NOTAUTH on dynamic update followed by approved update

Tony Finch fanf at isc.org
Mon Mar 14 22:23:06 UTC 2022


Hellige, Charles D <Charles.Hellige at charter.com> wrote:

> We have been using nsupdate for some time without issue. We recently
> started seeing NOTAUTH failures in the named logs followed by successful
> adding/deleting messages. The records are getting created but there are
> times when we see several (NOTAUTH) errors before we finally get a
> successful message.

My wild guess is that someone is using a DNS UPDATE client that has a
noisy and blundering algorithm for working out which zone it is updating.

In a DNS UPDATE message, the first section (corresponding to the question
section in a normal DNS query) contains the name of the zone to be
updated. If the DNS server is not authoritative for that zone, it returns
a NOTAUTH error. And the zone name to be an exact match for the name of
the zone apex (its SOA record), no subdomains allowed.

> 11-Mar-2022 10:07:19.748 update: info: grn-mid: view GRN: updating zone 'ops.company.com/IN': update failed: not authoritative for update zone (NOTAUTH)
> 11-Mar-2022 10:07:19.821 update: info: grn-mid: view GRN: updating zone 'ops.company.com/IN': adding an RR at 'test-09.ops.company.com' A 1.1.1.9

These log messages tell me two (or maybe three) things: first, the NOTAUTH
error is provoked by an UPDATE request whose zone is a subdomain of the
correct zone. (The zone name in the log message is the closest match, not
the name from the request.) And second, the UPDATE was trying to add a
record that is not a direct subdomain of the zone apex, it's a
sub-sub-domain. (And third, the NOTAUTH log message is probably a
bug because it should state the zone name from the request not the closest
match in the server configuration.)

So it looks like the UPDATE client is searching for the correct zone in a
ham-fisted way, by taking the name of the record and stripping off a label
each time it gets a NOTAUTH response from the server.

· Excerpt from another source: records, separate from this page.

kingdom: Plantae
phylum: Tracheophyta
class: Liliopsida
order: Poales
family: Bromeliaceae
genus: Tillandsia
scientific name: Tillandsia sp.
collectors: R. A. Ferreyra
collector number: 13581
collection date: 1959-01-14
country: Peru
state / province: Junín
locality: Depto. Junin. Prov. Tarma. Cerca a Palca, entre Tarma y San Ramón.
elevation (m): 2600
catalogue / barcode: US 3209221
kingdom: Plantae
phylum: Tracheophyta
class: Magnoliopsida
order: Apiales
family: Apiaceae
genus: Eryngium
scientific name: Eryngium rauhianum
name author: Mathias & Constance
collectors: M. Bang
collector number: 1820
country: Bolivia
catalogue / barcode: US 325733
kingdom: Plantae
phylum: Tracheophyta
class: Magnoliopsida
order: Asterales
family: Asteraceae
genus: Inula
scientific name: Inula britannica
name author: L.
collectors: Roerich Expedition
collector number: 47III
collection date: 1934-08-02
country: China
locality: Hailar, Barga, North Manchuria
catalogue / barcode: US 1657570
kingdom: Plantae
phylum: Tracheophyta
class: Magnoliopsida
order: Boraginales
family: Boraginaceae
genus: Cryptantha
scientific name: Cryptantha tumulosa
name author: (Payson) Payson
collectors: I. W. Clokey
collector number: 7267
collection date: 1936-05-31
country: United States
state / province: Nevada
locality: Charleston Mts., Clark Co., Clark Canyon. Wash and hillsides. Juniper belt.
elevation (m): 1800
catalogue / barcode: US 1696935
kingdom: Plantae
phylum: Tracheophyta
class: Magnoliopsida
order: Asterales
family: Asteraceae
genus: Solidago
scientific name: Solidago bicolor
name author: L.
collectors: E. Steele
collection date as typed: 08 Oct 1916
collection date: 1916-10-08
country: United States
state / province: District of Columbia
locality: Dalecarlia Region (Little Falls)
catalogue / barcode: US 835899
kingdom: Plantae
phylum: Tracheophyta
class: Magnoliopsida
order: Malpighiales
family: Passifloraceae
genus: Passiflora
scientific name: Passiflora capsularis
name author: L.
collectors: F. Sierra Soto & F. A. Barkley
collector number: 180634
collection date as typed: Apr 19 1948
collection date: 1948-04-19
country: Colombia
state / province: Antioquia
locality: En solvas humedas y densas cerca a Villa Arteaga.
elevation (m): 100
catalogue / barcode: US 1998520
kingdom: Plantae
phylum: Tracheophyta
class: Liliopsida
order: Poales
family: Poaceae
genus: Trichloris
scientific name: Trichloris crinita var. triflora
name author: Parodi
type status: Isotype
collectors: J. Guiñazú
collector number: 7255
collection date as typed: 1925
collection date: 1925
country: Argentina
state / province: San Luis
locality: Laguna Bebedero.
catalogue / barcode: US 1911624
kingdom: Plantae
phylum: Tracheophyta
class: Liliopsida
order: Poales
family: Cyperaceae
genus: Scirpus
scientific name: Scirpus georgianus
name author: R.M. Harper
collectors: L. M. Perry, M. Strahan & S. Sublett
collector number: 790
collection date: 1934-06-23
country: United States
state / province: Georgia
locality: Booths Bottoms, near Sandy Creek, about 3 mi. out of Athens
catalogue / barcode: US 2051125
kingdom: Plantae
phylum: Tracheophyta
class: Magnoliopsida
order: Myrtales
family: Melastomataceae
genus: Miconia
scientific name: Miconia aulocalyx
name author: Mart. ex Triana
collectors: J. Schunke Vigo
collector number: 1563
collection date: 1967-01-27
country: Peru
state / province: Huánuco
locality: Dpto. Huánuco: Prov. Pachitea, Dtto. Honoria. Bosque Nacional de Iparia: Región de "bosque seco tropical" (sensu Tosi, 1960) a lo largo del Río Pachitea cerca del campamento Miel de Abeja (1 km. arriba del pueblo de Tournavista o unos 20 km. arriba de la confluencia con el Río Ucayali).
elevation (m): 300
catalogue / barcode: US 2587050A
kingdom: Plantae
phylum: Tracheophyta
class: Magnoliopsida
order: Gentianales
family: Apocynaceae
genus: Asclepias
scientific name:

By contrast, what `nsupdate` does is make a SOA query for the name of the
record it is tryng to update (or the first one, I guess, if there's more
than one). If the record is not at a zone apex then the negative response
will contain the SOA record for the correct zone in its AUTHORITY section.

(PS. you get the prize for my first message to this list with my new email address!)

-- 
Tony Finch  <fanf at isc.org>  (he/they)  Cambridge, England
Viking, North Utsire, South Utsire: Southerly or southeasterly 5 to 7.
Moderate or rough, becoming slight or moderate in South Utsire.
Occasional drizzle. Good, occasionally poor.